Unless you are fortunate enough to get a great recommendation, experience (a part of which is simple trial and error) will ultimately land you a medical doctor suitable for your purpose. Asking the right questions like “What is your experience with sports medicine?”, “What is your stance on diet ‘X’ or drug ‘Y’?”, “What would you recommend for someone like me?” – will help you reach that goal.
Don’t be put off by a busy doctor, you’re paying for his or her time. Also, find one that’s willing to explain in terms you can understand, without acting like you’re an idiot for asking. Nearly all physicians will have a basic knowledge of anatomy, nutrition, proper functioning, and so forth. But physicians who specialize in sports or fitness will have a thorough, in-depth experience-based knowledge of the subject. It’s no criticism of physicians that they do not all have that. No one can be an expert in every area.
That in-depth expertise will help you in a dozen ways.
A physician can help you find out the cause of your pain. Optimizing your cardiovascular and pulmonary systems, strength, endurance, balance, flexibility, and overall fitness involves understanding first and foremost how different routines will affect you in particular.

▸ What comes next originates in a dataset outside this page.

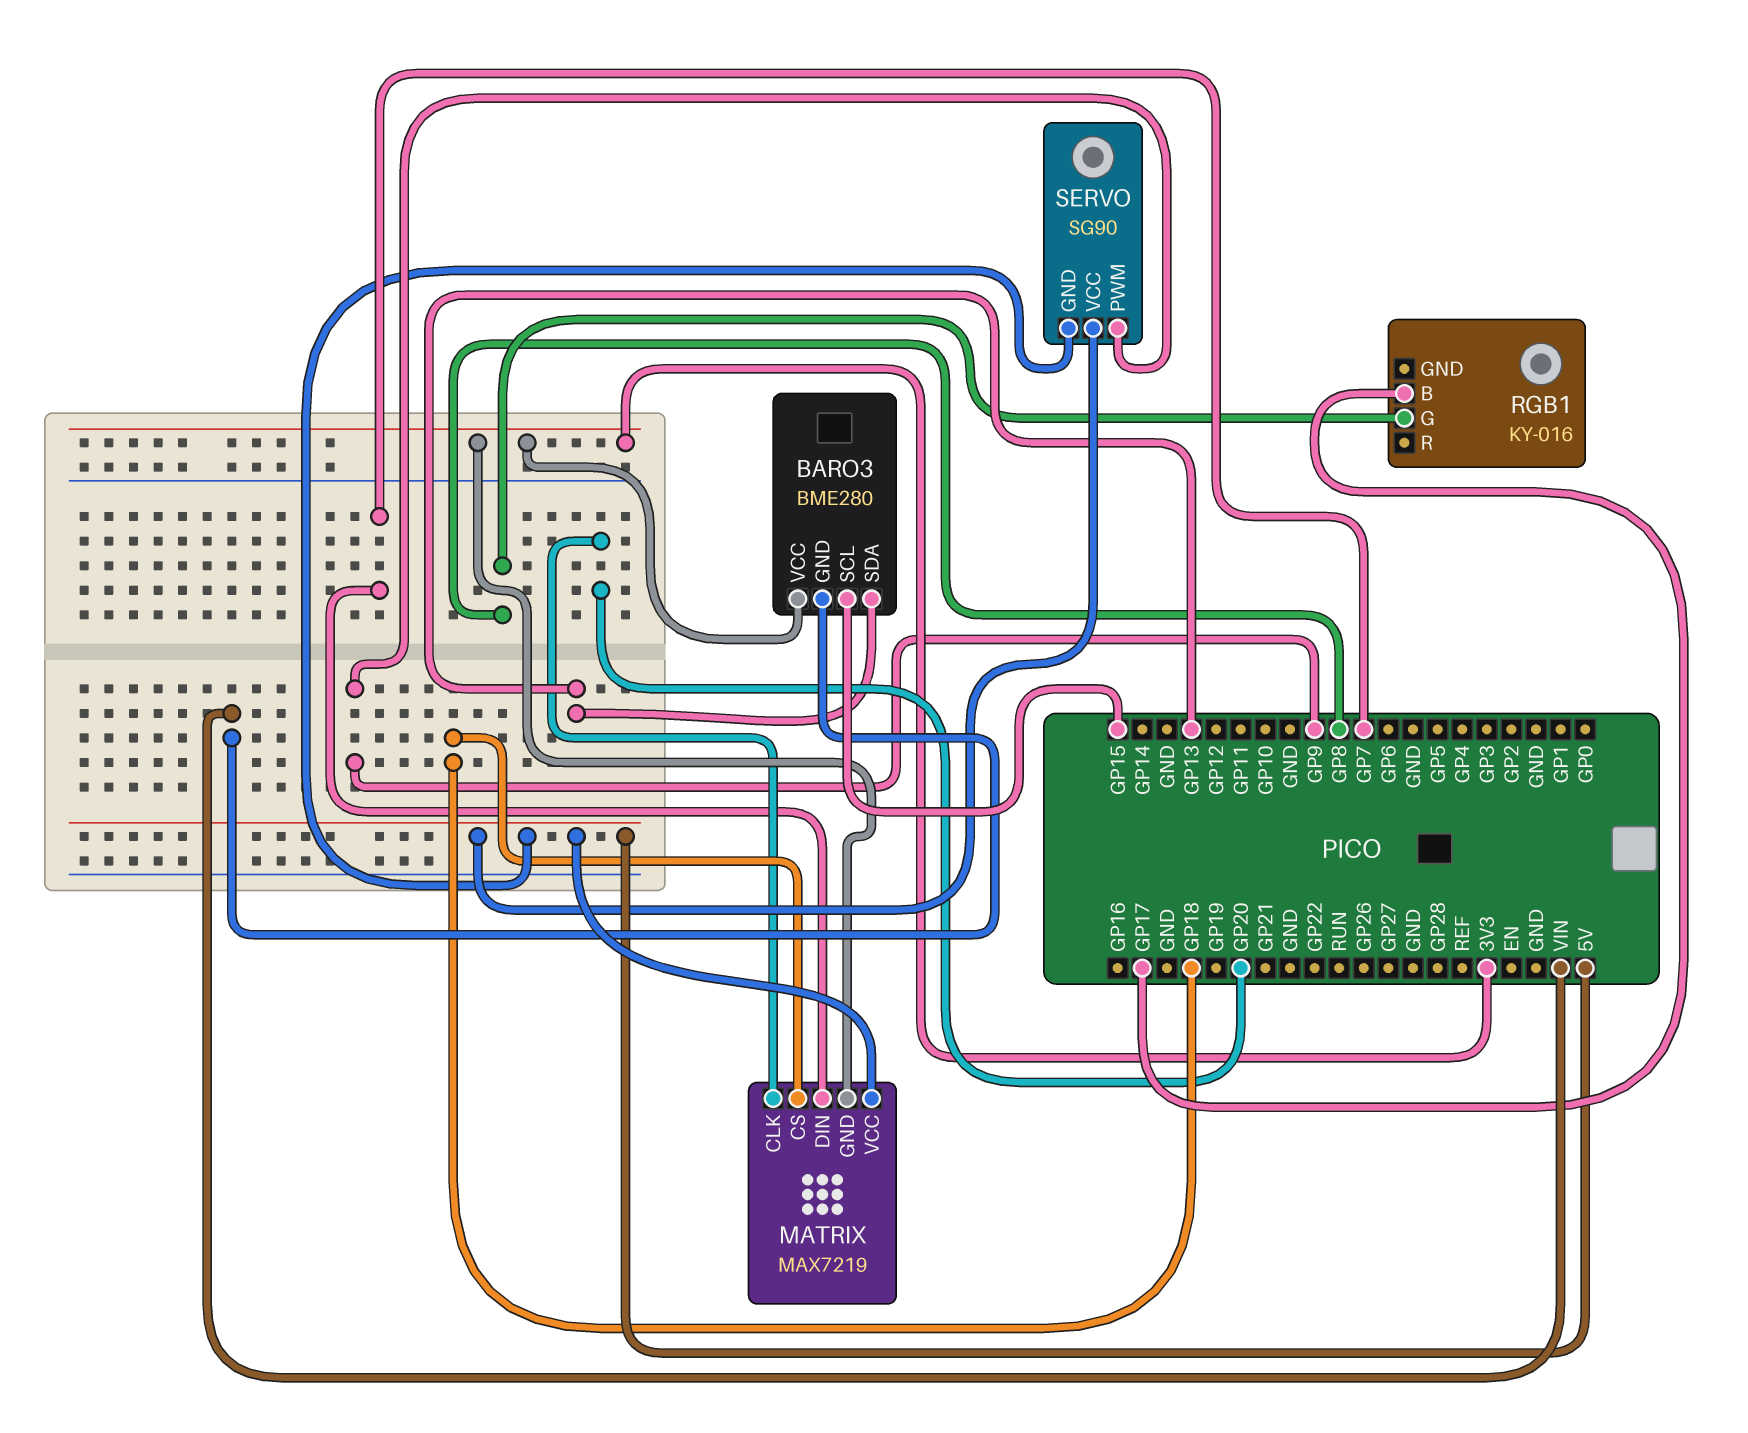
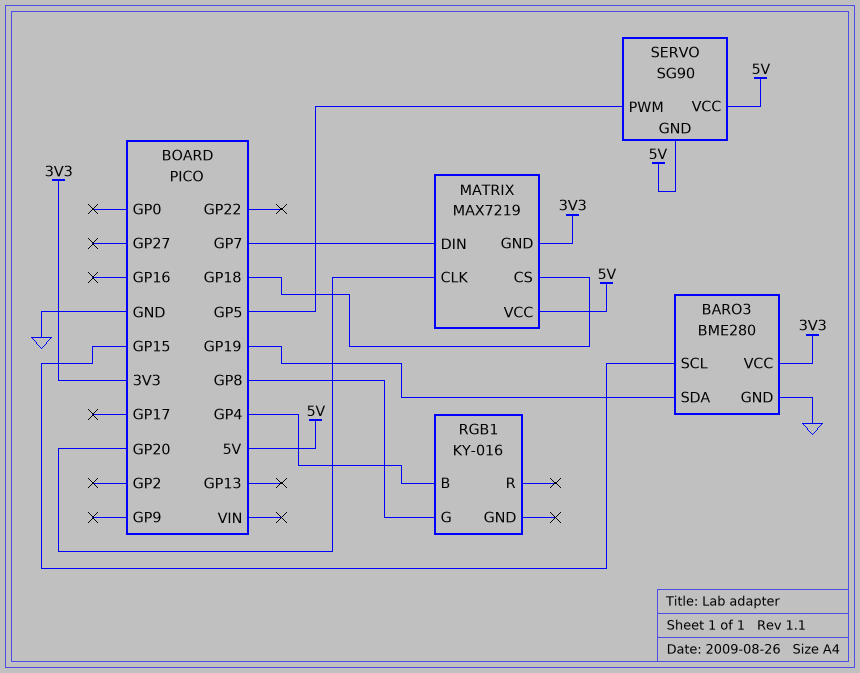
BARO3 pin GND: VIN -> GND
BARO3 pin SDA: GP13 -> GP19
RGB1 pin B: GP17 -> GP4
SERVO pin PWM: GP9 -> GP5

Men and women have basic differences and even racial differences play a part in developing correct routines. Body types differ among different groups. Each individual has a specific arrangement of joints and muscles, a unique level of lung and heart capacity, a distinctive genetic inheritance, and so forth. Ultimately, you need a workout that is optimized for you specifically. A sports physician can help you achieve those goals, beyond the level at which most fitness professionals – good as many of them are – can generally do so. Make time to see one before beginning any strenuous exercise program.